La Mostra Zoologica Fantastica lascia gli Alburni alla volta della Sardegna
È piaciuta così tanto all’Amministrazione Comunale di Cagliari da volerla a tutti i costi: così la Mostra Zoologica Fantastica, dopo quasi due anni di fortunata permanenza nel Comune di Corleto Monforte, lascia gli Alburni per volare in terra sarda, non senza un pizzico di rammarico per gli abitanti del piccolo paese, ormai affezionati alla realistica ricostruzione di animali preistorici, alcuni realmente esistiti ma estintisi, altri frutto della fantasia dell’uomo, collocati nell’atrio dell’ex asilo comunale dove era stato appositamente creato uno scenario surreale, ricco di fascino.

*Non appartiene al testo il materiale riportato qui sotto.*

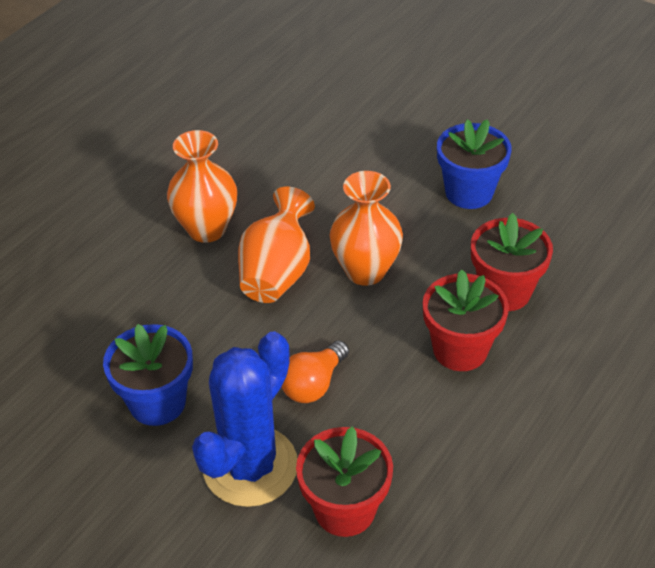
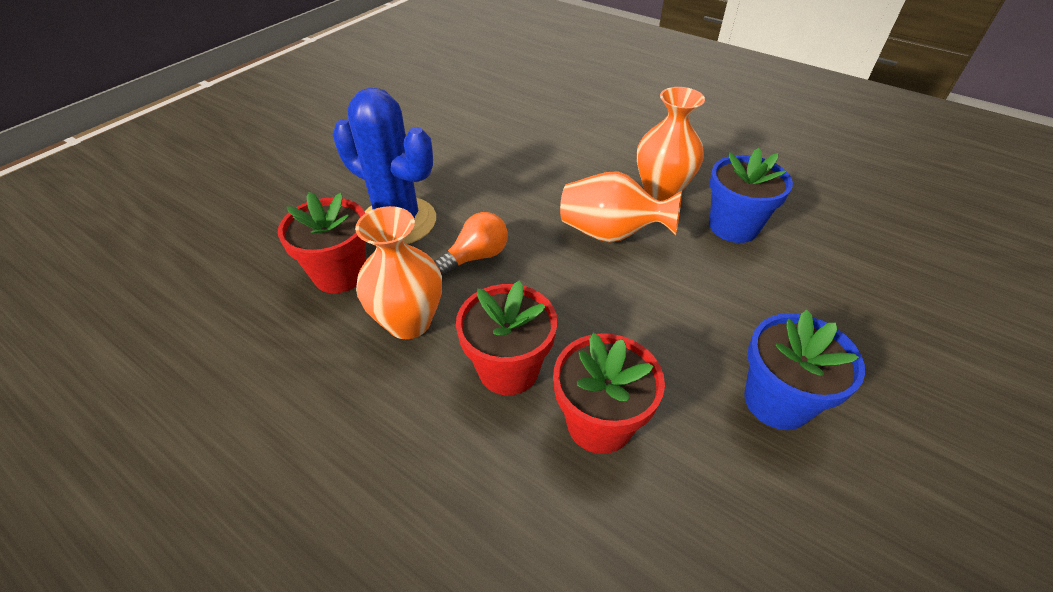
camera: 90 degrees right, 0 degrees up
blue flower pot [103,324,193,426] -> blue flower pot moved to [709,148,793,243]
orange light bulb [282,340,349,403] -> orange light bulb turned 105 degrees clockwise [434,212,508,276]
orange vase [329,171,403,286] -> orange vase moved to [355,206,442,339]

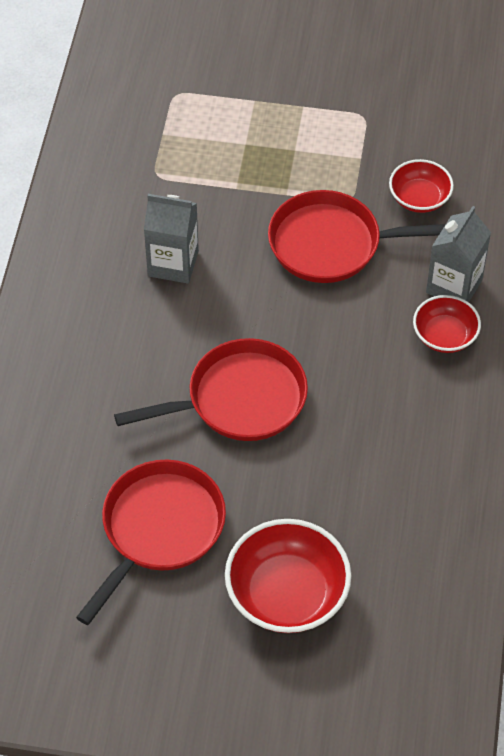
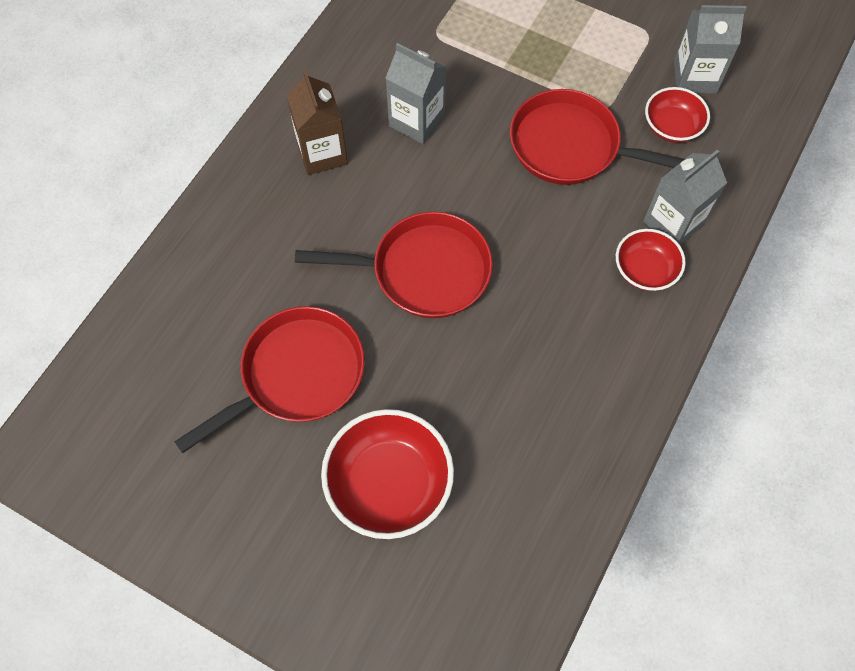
camera: 20 degrees right, 10 degrees up
none -> brown carton [287,70,348,175]
none -> grey carton [674,5,747,94]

La mostra era stata promossa e realizzata dal Museo Regionale di Scienze Naturali di Torino, poi era stata presentata a Città della Scienza di Napoli e infine al Polo della Cultura di Potenza: tre sole tappe prima di approdare nel piccolo centro degli Alburni il 5 agosto del 2006, e restarvi fino ad oggi, regalando ai suoi numerosissimi visitatori emozioni di non poco conto.

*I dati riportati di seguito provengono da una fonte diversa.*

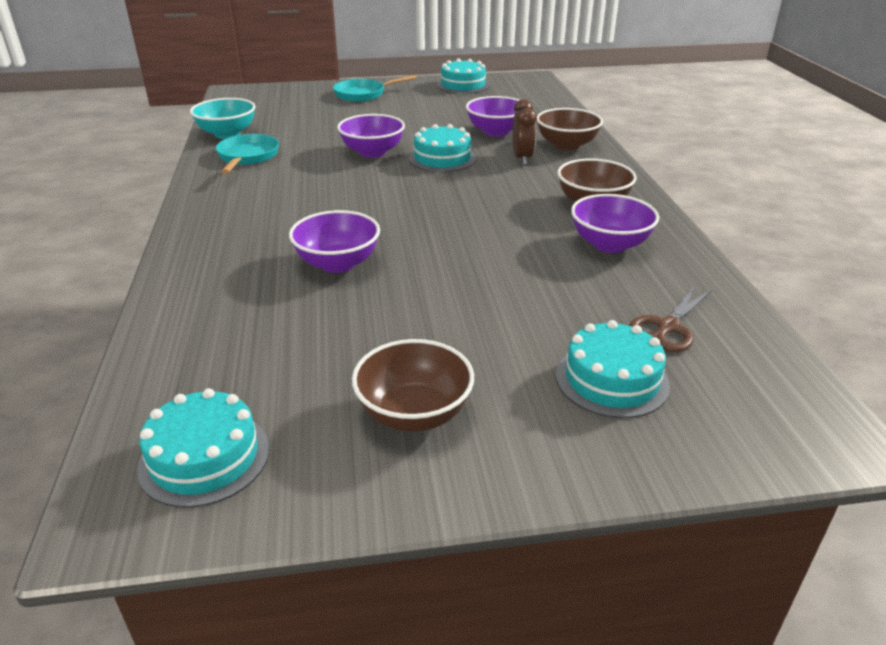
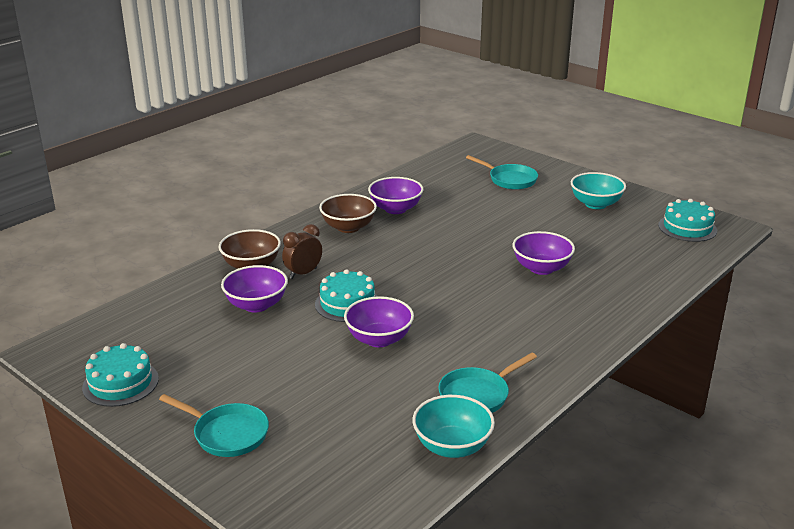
camera: 130 degrees left, 5 degrees down
brown bowl [352,339,474,432] -> turquoise bowl [571,172,626,209]
turquoise cake [556,320,670,418] -> turquoise pan [466,155,538,189]
brown scissors [629,286,712,352] -> none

In questi anni sono state circa 5000 le persone che hanno avuto la possibilità di entrare a contatto con una dimensione a metà tra reale e surreale; 100 le scolaresche provenienti da Campania, Basilicata e Lazio che hanno potuto conoscere un mondo diverso, inimmaginabile: da una parte gli esseri veri o creati dalla fantasia dell’uomo, sapientemente descritti dalla letteratura scientifica nel corso dei secoli, dall’altra le creature – in questo caso reali – che popolano il Museo Naturalistico degli Alburni, polo permanente di esposizione della fauna selvatica europea (mammiferi, uccelli, insetti, crostacei) e risorsa di primaria importanza sia per la ricerca sia per la didattica nel campo scientifico: una realtà che a Corleto Monforte, ma non solo qui, rappresenta un patrimonio di notevole valore.

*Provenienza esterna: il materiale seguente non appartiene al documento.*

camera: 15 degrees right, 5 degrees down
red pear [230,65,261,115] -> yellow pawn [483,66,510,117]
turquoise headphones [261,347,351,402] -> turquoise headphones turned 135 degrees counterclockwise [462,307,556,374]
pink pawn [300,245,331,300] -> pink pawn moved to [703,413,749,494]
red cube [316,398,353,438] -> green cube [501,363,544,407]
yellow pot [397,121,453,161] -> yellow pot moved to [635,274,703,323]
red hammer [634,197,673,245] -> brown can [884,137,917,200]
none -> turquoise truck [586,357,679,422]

Intorno alla Mostra Zoologica Fantastica è stato anche ideato un concorso rivolto agli alunni delle scuole Elementari, Medie e Superiori denominato “I mostri intorno a noi”, finalizzato a favorire la conoscenza e la formazione nel campo della ricerca naturalistica e scientifica. Vista l’imponente storia della permanenza corletana della mostra, era facile immaginare che prima o poi un altro comune volesse “appropriarsi” di questo grande patrimonio nato in terra piemontese; infatti il Comune di Cagliari ha fatto richiesta al Museo Regionale di Scienze Naturali di Torino di poter ospitare la mostra, e naturalmente da Torino hanno autorizzato il trasferimento, che avverrà totalmente a carico del Comune di Cagliari, dove resterà esposta sette mesi. Tuttavia tra qualche mese, Corleto Monforte ospiterà un’altra mostra, di natura diversa, scelta tra questi temi: i primati, i licheni, gli anfibi, i dinosauri, che nuovamente ricreeranno l’atmosfera momentaneamente perduta.